_Study text:_
------------------------------------------------------------
# Dw - Happy Christmas



## WHIZZER (Oct 25, 2005)

Hi All 

Just wanted to take the time to Wish you all a very Merry Christmas and a Happy New Year

We would like to thank our Sponsors, Traders, Supporters and Members for all the support over the last year and we hope you will all continue on our journey next year 

Have a Very Festive Period 

All the Best 

Bill


----------



## c87reed (Dec 9, 2015)

Best wishes to everyone, hope that you have an enjoyable festive period whatever your plans are.


----------



## muzzer (Feb 13, 2011)

Merry Christmas and a Happy New Year to one and all, might be a quiet year for me detailing wise, got a lot of things to get sorted over this next year but i'll still be about just lurking more than posting.


----------



## dchapman88 (Mar 17, 2016)
------------------------------------------------------------
_Work request:_ Write out the stretch of the Christmas greetings thread from "## c87reed (Dec" through "more than posting.". The listing has nothing to do with the Christmas greetings thread.
------------------------------------------------------------
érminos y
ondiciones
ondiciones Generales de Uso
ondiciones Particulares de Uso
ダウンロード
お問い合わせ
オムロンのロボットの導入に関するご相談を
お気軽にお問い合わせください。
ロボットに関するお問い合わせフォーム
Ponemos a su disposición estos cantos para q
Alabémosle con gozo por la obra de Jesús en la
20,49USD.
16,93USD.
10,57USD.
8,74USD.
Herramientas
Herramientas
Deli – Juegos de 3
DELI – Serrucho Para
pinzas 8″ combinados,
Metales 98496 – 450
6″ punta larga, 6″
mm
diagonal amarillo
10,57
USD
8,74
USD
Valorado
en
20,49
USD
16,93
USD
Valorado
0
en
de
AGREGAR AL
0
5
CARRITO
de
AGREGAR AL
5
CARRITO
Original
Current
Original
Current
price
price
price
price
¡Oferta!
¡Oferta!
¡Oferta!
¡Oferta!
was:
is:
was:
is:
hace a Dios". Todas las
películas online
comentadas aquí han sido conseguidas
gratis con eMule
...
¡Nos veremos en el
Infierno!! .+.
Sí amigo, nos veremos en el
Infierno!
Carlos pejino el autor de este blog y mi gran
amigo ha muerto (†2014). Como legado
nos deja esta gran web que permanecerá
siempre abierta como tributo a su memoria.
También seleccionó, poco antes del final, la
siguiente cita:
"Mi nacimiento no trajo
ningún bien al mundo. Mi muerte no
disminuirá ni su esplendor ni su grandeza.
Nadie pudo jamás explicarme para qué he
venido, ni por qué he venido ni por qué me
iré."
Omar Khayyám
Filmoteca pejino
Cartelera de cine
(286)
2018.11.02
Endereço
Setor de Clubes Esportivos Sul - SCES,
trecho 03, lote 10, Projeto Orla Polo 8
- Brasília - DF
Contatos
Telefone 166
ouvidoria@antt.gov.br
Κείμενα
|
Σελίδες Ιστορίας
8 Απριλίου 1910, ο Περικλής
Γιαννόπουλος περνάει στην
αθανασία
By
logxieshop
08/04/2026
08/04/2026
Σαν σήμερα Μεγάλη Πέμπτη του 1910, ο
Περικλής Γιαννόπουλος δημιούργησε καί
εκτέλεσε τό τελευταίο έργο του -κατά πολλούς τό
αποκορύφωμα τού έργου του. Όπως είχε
------------------------------------------------------------
_Written reply:_
## c87reed (Dec 9, 2015)

Best wishes to everyone, hope that you have an enjoyable festive period whatever your plans are.


----------



## muzzer (Feb 13, 2011)

Merry Christmas and a Happy New Year to one and all, might be a quiet year for me detailing wise, got a lot of things to get sorted over this next year but i'll still be about just lurking more than posting.